…Город мы покидаем спустя три часа мучительного ожидания в подвале только что построенной многоэтажке, откуда был единственный безопасный вход в канализацию. Всё время пока я лазил по колодцам, ребята сидели и ждали, ловя каждое движение снаружи и напряжённо вслушиваясь в переговоры местной полиции. В случае обнаружения, их задача увести волкодавов за собой и любой ценой не дать обнаружить истинную цель нашего визита в Анкоридж. Когда я поднимаюсь наверх и показываю большой палец, внутреннее напряжение сквозившее в позах и жестах ребят немного спадает. Карась посылает в эфир сжатый миллисекундный пакет радиоволн, теперь где положено знают, что посылка успешно доставлена. Ещё долгих три часа мы сидели в подвале, пока наблюдающий за подъездной дорогой Карась не дал сигнал о том. Что к стройплощадке приближается невзрачный крытый грузовик, на которых тут осуществляют мелкие грузоперевозки. Машина остановилась в переулке и мы благополучно забравшись в кузов снова тронулись в путь.

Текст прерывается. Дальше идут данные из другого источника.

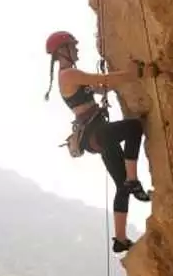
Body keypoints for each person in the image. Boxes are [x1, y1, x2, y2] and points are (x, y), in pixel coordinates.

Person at [44, 30, 156, 253]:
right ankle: (133, 179)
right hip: (96, 132)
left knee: (120, 186)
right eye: (72, 46)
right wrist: (136, 74)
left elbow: (103, 85)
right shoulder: (68, 75)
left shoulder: (72, 76)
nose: (76, 49)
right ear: (62, 52)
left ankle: (120, 239)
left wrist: (122, 76)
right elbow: (102, 80)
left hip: (96, 135)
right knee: (134, 127)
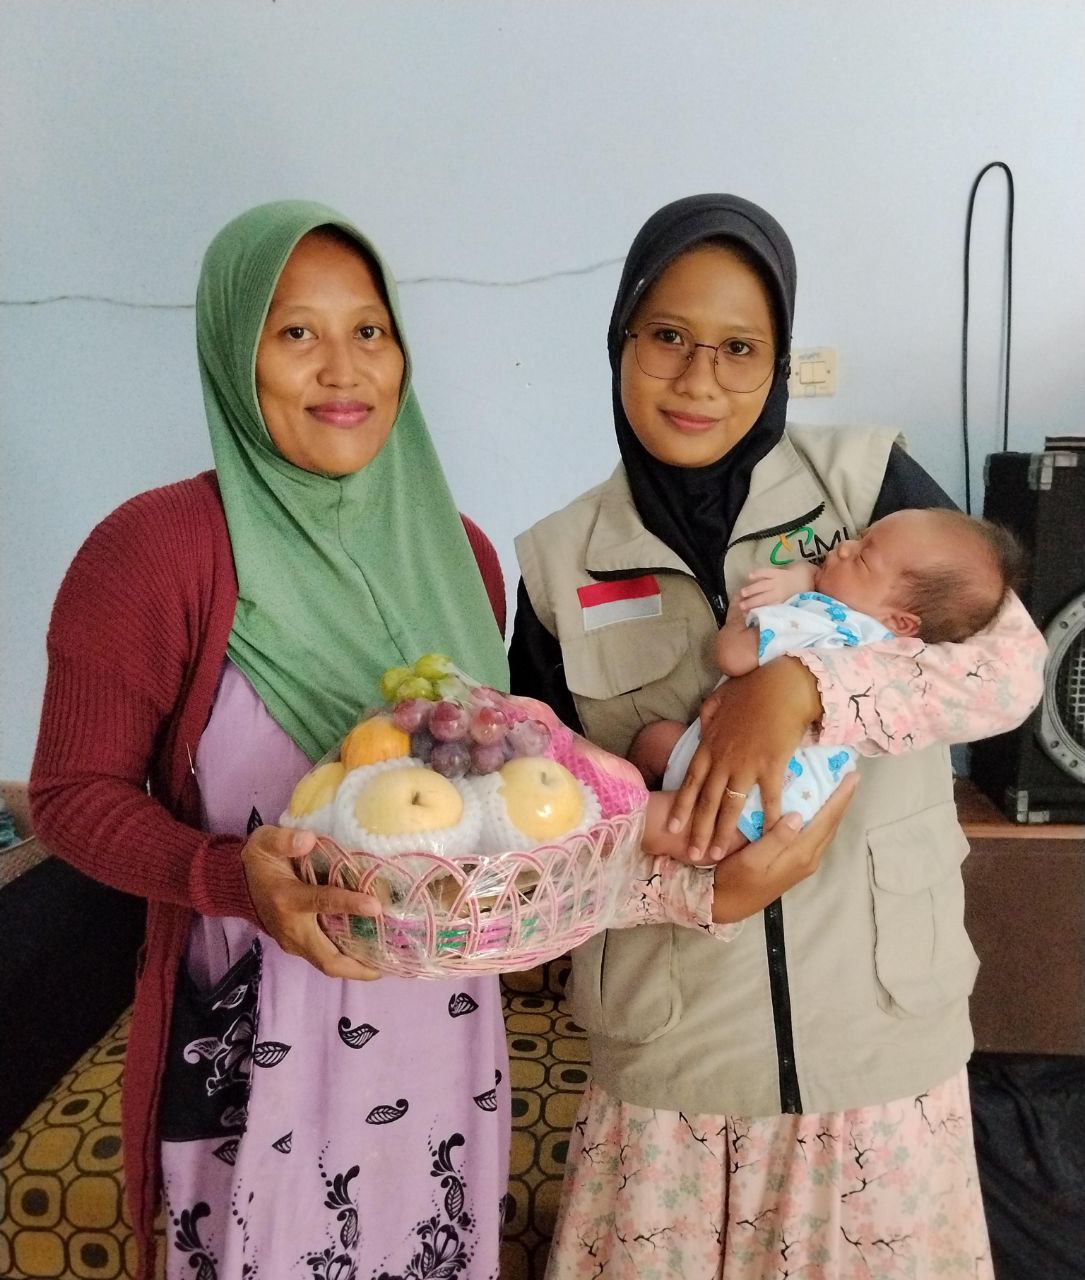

… Снова, как и в ту злополучную ночь, меня окружали холод и темнота. Внутренность кузова полуторки пахла старым деревом и комнатной пылью. Сквозь щели иногда помаргивали редкие всполохи света, от уличных фонарей и проскакивающих мимо домов. Прислонившись спиной к мелко подрагивающей жестяной стене, я ещё раз прислушался к собственным ощущениям: острота восприятия несколько притупилась, однако это только усилило ту полноту спектра чувств, которые словно бы проснулись после долгой спячки. И хоть мы ещё далеко от дома и расслабляться время не пришло, я ощущал прилив хорошего настроения. Когда страх вернулся на той просёлочной дороге, впервые за столько времени стало не всё равно что случится в следующий миг. Пускай жизнь бывает коротка, но чёрт побери, как же приятно быть действительно живым!
****
Россия, 7 ноября 2011 года. Освобождённая территория РФ, г. Хабаровск. Примерно 2183км от любой точки соприкосновения с войсками Коалиции. 15-ая палата военного госпиталя №33, отделение для выздоравливающих. Антон «Ропша» Варламов, рядовой. Живые и мёртвые.
… Сон ушёл, забрав с собой остатки неясных грёз, смысл которых сводился к тому, что на меня снова падали обломки башни. В круг синевато-белого света у изголовья попала свесившаяся с соседней койки худая рука. Осторожно спустив ноги на пол, сажусь. Взгляд машинально опустился влево и вниз, чтобы отметить время по наручным часам, но увы, кроме серовато-белой казённой пижамы на мне ничего нет. Думаю, что и часов тоже не отыщу – ходят упорные слухи, что местный каптёр в тихаря подворовывает вещи раненых и умерших. Участь часов точно разделят нож и трофейный прицел, а уж берцы и подавно. Ничего кроме лёгкого сожаления по этому поводу я не испытывал, главное, что остался жив и не покалечен. В любом случае, мне повезло больше, чем соседу слева, чья рука свесилась почти до самого пола, синевато-бледная ладонь с обломанными ногтями на длинных узловатых пальцах обращена вверх в невольно просящем жесте. Парня зовут не то Толик, не то Коля, точно сейчас вспомнить не получается. Люди в нашей палате надолго не задерживались и свести знакомство некогда. Про закованного в гипсовый панцирь соседа, я слышал, что он из стройбата, который помогал восстанавливать какой-то порт на побережье. Из-за невнимательности сапёров, этот пацан и ещё человек десять строителей напоролись на неразорвавшийся снаряд. Ударной волной и осколками убило всех, кроме Коли-Толи. Основной удар приняла на себя бетонная стена, которой солдата и придавило. История похожая на мою, только везение у нас с соседом вышло разное: он остался без левой ноги по колено и с перебитым позвоночником, а я отделался парой сломанных рёбер и рваной раной на бедре. По счастью, осколок не задел артерию, но крови всё равно вытекло много. Слабость ощущалась даже теперь, когда до выписки оставалось каких-то пять часов. Повинуясь выработанной за время лечения привычке, осторожно встаю и нагнувшись бережно поднимаю руку парня и кладу поверх одеяла. Случайно коснувшись кончиков пальцев строителя, чувствую как внутри что-то оборвалось – они были мертвенно холодны. Поспешно наклонившись к лицу раненого и пытаясь различить малейшее дыхание, замираю так на несколько мгновений. На худом, заострившемся лице выделялись открытые карие глаза, смотрящие в потолок, а по сути уже в пустоту. Стараясь не будить остальных шестерых соседей, накинув халат, тихо выхожу в коридор. Тут всегда горит верхний свет, больница за пределами палаты не спит.